Background:
I am writing a small/partial IDE. Code is internally converted/parsed into a graph data structure (for fast navigation, syntax-check etc). Functionality to undo/redo (also between sessions) and restoring from crash is implemented by writing to and reading from journal. The journal records modifications to the graph (not to the source).
Question:
I am hoping for advice on a decision on data-structures and journal format.
For the graph I see two possible versions:
g-a Graph edges are implemented in the way that one node stores references to other nodes via memory address
g-b Every node has an ID. There is an ID-to-memory-address map. Graph uses IDs (instead of addresses) to connect nodes. Moving along an edge from one node to another each time requires lookup in ID-to-address map.
And also for the journal:
j-a There is a current node (like current working directory in a shell + file-system setting). The journal contains entries like “create new node and connect to current”, “connect first child of current node” (relative IDs)
j-b Journal uses absolute IDs, e.g. “delete edge 7 -> 5”, “delete node 5”
I could e.g. combine g-a with j-a or combine g-b with j-b. In principle also g-b and j-a should be possible.
[My first/original attempt was g-a and a version of j-b that uses addresses, but that turned out to cause severe restrictions: nodes cannot change their addresses (or journal would have to keep track of it), and using journal between two sessions is a mess (or even impossible)]
I wonder if variant a or variant b or a combination would be a good idea, what advantages and disadvantages they would have and especially if some variant might be causing troubles later.

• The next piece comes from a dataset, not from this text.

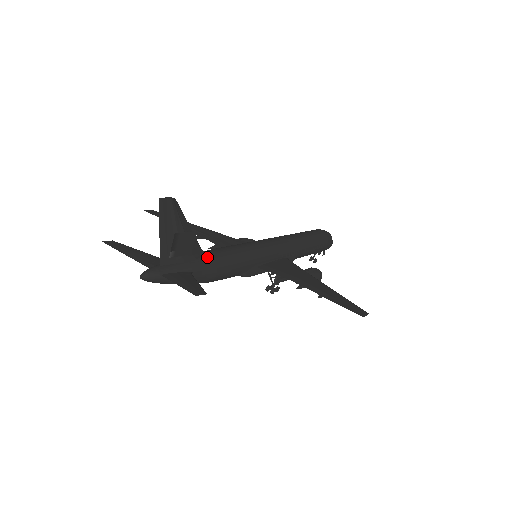
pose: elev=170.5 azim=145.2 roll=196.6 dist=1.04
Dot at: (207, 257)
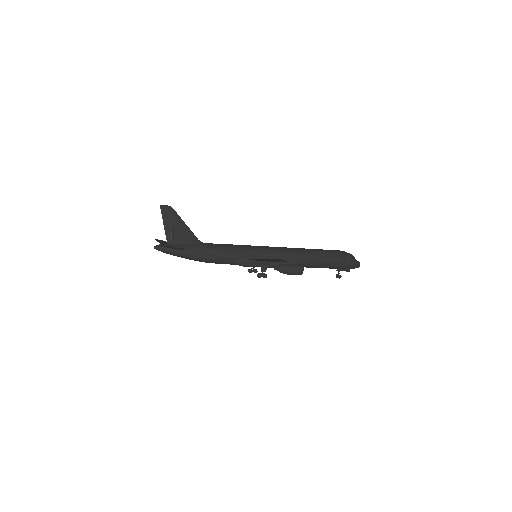
Dot at: (201, 244)
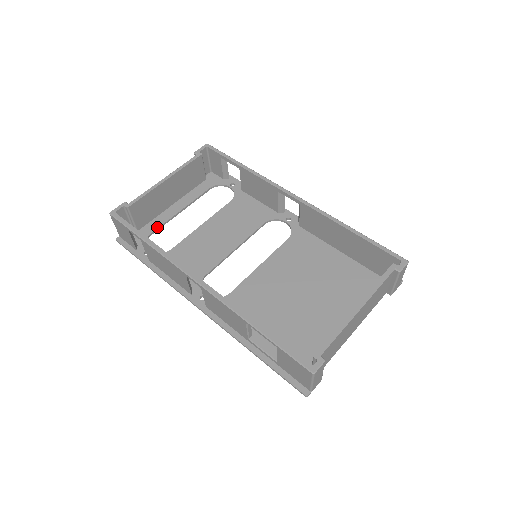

There are 2 common data structures to represent graph(s): Adjacency Lists and Adjacency Matrices. They are listed here with their time/space complexities. Choose the one that’s most appropriate based on the (estimated) complexity/density of your graph and the operations you expect to do on it most.

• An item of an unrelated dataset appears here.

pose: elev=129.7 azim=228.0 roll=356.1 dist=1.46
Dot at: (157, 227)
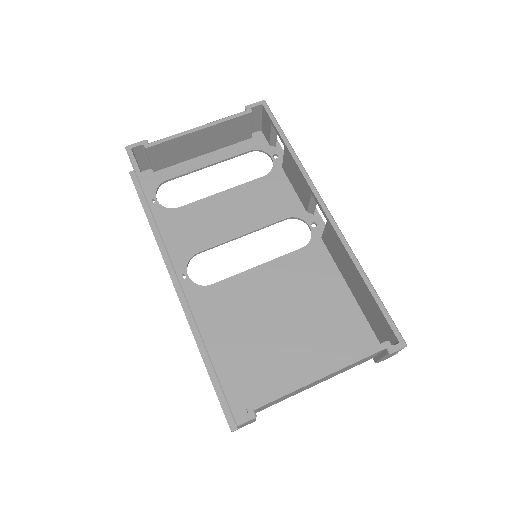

In my experience, I’ve always preferred a directed adjacency matrix (2D array of bool or float storing the existence or weight of the edge).
- It’s dead simple to write/reason about.
- I’ve never had the need to add/remove vertices after initial construction time.
- The most common operation for my graphs is almost always querying, and that is O(1).
- I haven’t had graphs large enough to worry about space.
That said, they have the same interface, so they’re swappable.
2